Saved entries
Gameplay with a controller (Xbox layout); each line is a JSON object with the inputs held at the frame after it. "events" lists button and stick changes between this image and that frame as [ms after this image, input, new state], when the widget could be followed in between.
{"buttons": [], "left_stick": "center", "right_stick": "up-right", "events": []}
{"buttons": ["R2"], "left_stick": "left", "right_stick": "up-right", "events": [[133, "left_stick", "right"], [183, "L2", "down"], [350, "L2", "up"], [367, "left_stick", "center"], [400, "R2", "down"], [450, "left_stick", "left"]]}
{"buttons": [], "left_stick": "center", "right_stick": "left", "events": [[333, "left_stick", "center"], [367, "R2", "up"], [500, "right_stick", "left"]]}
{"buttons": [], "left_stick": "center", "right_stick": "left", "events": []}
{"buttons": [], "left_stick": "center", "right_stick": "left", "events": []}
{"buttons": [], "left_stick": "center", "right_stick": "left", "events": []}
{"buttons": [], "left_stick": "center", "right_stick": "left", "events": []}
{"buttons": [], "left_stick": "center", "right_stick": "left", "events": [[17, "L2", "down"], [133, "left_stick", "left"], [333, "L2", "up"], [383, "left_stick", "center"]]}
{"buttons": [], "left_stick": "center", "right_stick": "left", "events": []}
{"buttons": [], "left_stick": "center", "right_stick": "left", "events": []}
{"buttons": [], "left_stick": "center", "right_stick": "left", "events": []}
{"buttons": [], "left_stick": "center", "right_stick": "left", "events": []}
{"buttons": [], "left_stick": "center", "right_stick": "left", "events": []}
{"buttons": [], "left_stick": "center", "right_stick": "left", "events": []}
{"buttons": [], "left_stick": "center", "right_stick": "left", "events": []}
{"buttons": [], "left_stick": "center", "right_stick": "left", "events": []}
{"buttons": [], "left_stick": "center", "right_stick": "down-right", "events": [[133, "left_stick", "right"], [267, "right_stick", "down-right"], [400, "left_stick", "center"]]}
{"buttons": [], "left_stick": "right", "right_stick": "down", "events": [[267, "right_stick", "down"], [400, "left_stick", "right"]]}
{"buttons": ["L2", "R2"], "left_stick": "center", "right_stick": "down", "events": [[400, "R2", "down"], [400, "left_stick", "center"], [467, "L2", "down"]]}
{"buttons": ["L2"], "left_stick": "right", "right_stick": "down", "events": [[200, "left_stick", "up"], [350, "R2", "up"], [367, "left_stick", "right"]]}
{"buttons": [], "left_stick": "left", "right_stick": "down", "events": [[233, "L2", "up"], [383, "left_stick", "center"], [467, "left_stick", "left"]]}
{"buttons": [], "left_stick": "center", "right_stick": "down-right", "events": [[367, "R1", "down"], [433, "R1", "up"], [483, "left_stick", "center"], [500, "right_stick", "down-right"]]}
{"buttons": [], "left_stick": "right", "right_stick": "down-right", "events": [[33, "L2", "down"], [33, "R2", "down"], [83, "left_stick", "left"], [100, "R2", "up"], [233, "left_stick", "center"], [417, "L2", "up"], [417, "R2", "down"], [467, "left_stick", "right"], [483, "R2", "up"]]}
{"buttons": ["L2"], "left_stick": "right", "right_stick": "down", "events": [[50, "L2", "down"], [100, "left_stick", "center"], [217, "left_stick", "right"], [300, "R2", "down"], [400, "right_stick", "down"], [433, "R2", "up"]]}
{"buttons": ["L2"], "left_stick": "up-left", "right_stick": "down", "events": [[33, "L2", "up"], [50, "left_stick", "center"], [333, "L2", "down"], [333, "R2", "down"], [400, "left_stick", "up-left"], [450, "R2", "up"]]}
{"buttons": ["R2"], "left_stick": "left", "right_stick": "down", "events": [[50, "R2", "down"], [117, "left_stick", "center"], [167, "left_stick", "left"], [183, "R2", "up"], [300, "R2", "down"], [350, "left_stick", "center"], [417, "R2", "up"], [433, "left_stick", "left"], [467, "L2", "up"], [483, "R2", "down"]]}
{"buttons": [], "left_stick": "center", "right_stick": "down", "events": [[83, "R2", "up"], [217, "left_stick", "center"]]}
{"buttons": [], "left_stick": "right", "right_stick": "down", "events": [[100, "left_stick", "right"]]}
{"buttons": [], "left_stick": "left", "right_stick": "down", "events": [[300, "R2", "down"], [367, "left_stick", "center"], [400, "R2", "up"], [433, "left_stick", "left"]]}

— Problem —
Output each of the records exactly as it stands above.

— Response to the task —
Gameplay with a controller (Xbox layout); each line is a JSON object with the inputs held at the frame after it. "events" lists button and stick changes between this image and that frame as [ms after this image, input, new state], when the widget could be followed in between.
{"buttons": [], "left_stick": "center", "right_stick": "up-right", "events": []}
{"buttons": ["R2"], "left_stick": "left", "right_stick": "up-right", "events": [[133, "left_stick", "right"], [183, "L2", "down"], [350, "L2", "up"], [367, "left_stick", "center"], [400, "R2", "down"], [450, "left_stick", "left"]]}
{"buttons": [], "left_stick": "center", "right_stick": "left", "events": [[333, "left_stick", "center"], [367, "R2", "up"], [500, "right_stick", "left"]]}
{"buttons": [], "left_stick": "center", "right_stick": "left", "events": []}
{"buttons": [], "left_stick": "center", "right_stick": "left", "events": []}
{"buttons": [], "left_stick": "center", "right_stick": "left", "events": []}
{"buttons": [], "left_stick": "center", "right_stick": "left", "events": []}
{"buttons": [], "left_stick": "center", "right_stick": "left", "events": [[17, "L2", "down"], [133, "left_stick", "left"], [333, "L2", "up"], [383, "left_stick", "center"]]}
{"buttons": [], "left_stick": "center", "right_stick": "left", "events": []}
{"buttons": [], "left_stick": "center", "right_stick": "left", "events": []}
{"buttons": [], "left_stick": "center", "right_stick": "left", "events": []}
{"buttons": [], "left_stick": "center", "right_stick": "left", "events": []}
{"buttons": [], "left_stick": "center", "right_stick": "left", "events": []}
{"buttons": [], "left_stick": "center", "right_stick": "left", "events": []}
{"buttons": [], "left_stick": "center", "right_stick": "left", "events": []}
{"buttons": [], "left_stick": "center", "right_stick": "left", "events": []}
{"buttons": [], "left_stick": "center", "right_stick": "down-right", "events": [[133, "left_stick", "right"], [267, "right_stick", "down-right"], [400, "left_stick", "center"]]}
{"buttons": [], "left_stick": "right", "right_stick": "down", "events": [[267, "right_stick", "down"], [400, "left_stick", "right"]]}
{"buttons": ["L2", "R2"], "left_stick": "center", "right_stick": "down", "events": [[400, "R2", "down"], [400, "left_stick", "center"], [467, "L2", "down"]]}
{"buttons": ["L2"], "left_stick": "right", "right_stick": "down", "events": [[200, "left_stick", "up"], [350, "R2", "up"], [367, "left_stick", "right"]]}
{"buttons": [], "left_stick": "left", "right_stick": "down", "events": [[233, "L2", "up"], [383, "left_stick", "center"], [467, "left_stick", "left"]]}
{"buttons": [], "left_stick": "center", "right_stick": "down-right", "events": [[367, "R1", "down"], [433, "R1", "up"], [483, "left_stick", "center"], [500, "right_stick", "down-right"]]}
{"buttons": [], "left_stick": "right", "right_stick": "down-right", "events": [[33, "L2", "down"], [33, "R2", "down"], [83, "left_stick", "left"], [100, "R2", "up"], [233, "left_stick", "center"], [417, "L2", "up"], [417, "R2", "down"], [467, "left_stick", "right"], [483, "R2", "up"]]}
{"buttons": ["L2"], "left_stick": "right", "right_stick": "down", "events": [[50, "L2", "down"], [100, "left_stick", "center"], [217, "left_stick", "right"], [300, "R2", "down"], [400, "right_stick", "down"], [433, "R2", "up"]]}
{"buttons": ["L2"], "left_stick": "up-left", "right_stick": "down", "events": [[33, "L2", "up"], [50, "left_stick", "center"], [333, "L2", "down"], [333, "R2", "down"], [400, "left_stick", "up-left"], [450, "R2", "up"]]}
{"buttons": ["R2"], "left_stick": "left", "right_stick": "down", "events": [[50, "R2", "down"], [117, "left_stick", "center"], [167, "left_stick", "left"], [183, "R2", "up"], [300, "R2", "down"], [350, "left_stick", "center"], [417, "R2", "up"], [433, "left_stick", "left"], [467, "L2", "up"], [483, "R2", "down"]]}
{"buttons": [], "left_stick": "center", "right_stick": "down", "events": [[83, "R2", "up"], [217, "left_stick", "center"]]}
{"buttons": [], "left_stick": "right", "right_stick": "down", "events": [[100, "left_stick", "right"]]}
{"buttons": [], "left_stick": "left", "right_stick": "down", "events": [[300, "R2", "down"], [367, "left_stick", "center"], [400, "R2", "up"], [433, "left_stick", "left"]]}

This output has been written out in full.